Although
doped bioceramics have been widely investigated for biomedical
applications, the codoped bioceramics remain mostly unexplored for
bone regeneration applications. For example, the impact of codoping
of Sr2+ and Fe3+ ions on the phase stability
and cytocompatibility is not explored so far. In this perspective,
the objective of the present study is to quantitatively understand
this aspect in case of Fe/Sr codoped biphasic calcium phosphate (BCP).
Following sol–gel synthesis, codoped BCP samples with Sr/Fe
dopant concentrations of 2, 10, 20, 30, and 40 mol % as well as doped
BCPs with single dopant (Sr or Fe) with similar compositions were
calcined at 800 °C in air. Using extensive Rietveld analysis,
the dopant content dependent crystallographic properties (e.g lattice
parameters) and phase stability of HA/TCP are quantitatively assessed.

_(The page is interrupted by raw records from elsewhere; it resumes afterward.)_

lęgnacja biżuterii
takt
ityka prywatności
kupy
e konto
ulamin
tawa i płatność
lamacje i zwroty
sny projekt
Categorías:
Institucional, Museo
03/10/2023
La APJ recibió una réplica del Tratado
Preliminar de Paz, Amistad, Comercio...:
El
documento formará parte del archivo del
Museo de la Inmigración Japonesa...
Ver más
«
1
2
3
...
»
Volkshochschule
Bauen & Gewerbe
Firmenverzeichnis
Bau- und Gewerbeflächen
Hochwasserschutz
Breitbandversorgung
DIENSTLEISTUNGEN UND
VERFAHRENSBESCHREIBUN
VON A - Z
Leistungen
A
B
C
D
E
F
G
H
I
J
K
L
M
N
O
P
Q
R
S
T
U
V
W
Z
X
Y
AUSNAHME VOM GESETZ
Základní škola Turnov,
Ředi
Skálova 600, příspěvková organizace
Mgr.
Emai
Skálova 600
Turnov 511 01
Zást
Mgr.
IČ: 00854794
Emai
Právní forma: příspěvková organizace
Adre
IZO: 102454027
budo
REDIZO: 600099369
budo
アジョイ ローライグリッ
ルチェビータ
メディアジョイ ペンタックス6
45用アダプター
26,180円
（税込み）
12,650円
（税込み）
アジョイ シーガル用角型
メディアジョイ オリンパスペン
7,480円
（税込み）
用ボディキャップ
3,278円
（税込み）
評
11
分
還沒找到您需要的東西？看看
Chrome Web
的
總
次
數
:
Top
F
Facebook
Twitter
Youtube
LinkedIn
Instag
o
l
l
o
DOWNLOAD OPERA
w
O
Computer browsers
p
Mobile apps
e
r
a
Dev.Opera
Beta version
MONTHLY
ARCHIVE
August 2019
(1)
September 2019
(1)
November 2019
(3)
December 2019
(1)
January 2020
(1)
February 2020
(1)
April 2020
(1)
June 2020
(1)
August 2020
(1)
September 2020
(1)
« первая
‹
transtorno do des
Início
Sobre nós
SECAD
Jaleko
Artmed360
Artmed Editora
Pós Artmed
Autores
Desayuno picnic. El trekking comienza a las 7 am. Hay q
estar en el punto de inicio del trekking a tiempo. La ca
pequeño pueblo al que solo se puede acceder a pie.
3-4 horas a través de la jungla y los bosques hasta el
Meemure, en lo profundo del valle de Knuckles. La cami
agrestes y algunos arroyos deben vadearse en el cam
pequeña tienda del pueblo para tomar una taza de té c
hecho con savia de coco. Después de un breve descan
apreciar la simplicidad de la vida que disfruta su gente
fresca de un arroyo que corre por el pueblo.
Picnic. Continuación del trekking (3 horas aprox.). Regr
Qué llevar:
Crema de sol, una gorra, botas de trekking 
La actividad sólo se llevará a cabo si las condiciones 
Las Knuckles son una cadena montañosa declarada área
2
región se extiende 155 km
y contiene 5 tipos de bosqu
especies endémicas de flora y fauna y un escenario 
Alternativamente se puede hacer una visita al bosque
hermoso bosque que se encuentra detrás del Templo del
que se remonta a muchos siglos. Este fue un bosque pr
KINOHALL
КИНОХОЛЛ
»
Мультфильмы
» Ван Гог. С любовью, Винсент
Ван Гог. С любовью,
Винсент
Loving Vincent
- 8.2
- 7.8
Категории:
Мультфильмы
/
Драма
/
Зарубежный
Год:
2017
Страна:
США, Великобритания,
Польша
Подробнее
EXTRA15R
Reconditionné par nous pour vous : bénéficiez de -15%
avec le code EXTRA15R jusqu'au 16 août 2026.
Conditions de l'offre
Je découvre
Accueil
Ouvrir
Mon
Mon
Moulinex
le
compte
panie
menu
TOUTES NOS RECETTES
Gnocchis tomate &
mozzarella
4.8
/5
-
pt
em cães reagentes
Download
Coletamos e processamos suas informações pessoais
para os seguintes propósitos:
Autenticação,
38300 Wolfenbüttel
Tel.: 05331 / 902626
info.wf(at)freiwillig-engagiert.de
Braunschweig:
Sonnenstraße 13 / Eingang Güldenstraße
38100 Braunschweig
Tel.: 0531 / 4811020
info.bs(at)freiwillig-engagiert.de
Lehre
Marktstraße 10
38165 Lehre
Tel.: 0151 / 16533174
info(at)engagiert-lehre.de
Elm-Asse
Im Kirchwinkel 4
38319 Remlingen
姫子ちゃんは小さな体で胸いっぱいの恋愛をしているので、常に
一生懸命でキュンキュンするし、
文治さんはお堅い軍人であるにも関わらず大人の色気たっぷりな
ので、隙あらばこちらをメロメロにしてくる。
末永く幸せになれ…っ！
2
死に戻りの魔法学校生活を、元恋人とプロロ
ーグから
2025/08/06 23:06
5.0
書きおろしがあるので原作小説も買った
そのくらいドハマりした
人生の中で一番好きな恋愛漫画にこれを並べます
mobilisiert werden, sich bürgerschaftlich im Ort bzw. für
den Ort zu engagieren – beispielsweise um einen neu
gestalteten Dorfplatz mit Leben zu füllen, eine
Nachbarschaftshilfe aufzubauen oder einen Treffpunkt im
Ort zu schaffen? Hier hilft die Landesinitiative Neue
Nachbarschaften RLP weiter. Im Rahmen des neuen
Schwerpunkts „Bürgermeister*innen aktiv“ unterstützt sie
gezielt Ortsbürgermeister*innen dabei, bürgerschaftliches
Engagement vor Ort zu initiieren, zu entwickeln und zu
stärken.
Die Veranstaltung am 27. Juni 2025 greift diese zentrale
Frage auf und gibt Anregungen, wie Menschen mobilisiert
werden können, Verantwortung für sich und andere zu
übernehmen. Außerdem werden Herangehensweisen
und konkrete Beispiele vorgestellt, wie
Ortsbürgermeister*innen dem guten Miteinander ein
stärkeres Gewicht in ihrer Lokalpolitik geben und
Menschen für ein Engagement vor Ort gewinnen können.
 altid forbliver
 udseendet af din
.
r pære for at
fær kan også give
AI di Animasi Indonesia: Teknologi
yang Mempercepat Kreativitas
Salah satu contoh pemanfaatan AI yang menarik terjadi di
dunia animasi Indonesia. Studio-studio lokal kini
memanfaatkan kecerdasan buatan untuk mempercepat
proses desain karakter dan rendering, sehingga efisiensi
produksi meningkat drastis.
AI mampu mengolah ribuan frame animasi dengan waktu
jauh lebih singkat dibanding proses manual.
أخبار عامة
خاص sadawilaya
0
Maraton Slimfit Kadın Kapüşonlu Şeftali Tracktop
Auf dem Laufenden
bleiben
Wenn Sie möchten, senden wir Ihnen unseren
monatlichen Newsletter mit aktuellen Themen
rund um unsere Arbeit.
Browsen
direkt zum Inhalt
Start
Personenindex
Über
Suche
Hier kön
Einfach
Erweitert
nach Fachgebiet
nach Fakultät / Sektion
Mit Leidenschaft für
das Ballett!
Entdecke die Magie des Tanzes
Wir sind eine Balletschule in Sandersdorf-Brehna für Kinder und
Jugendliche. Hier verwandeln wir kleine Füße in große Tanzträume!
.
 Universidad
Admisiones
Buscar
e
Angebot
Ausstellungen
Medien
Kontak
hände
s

In vitro cytocompatibility of codoped samples has been assessed using
mouse osteoblast cells. An important observation is that, while singular
dopant of Sr/Fe at 20 mol % or higher amount reduces cell viability
significantly, osteoblast viability is not compromised to any significant
extent on Sr/Fe codoped BCP, compared to undoped BCP. Our results
indicate that one can tailor osteoblast functionality by controlling
the codopant content. More importantly, all the codoped BCPs support
cell proliferation, when single doped BCP exhibits significant reductionin
cell viability, at dopant content of 10 mol % or higher. Cell morphological
analysis supports extensive cell spreading on codoped BCPs. An attempt
has been made to correlate the variation in cellular response with
HA/TCP ratio and ion dissolution behavior. Taken together, the present
work establishes unique advantage of Sr/Fe codoping approach toward
realizing their bone replacement application.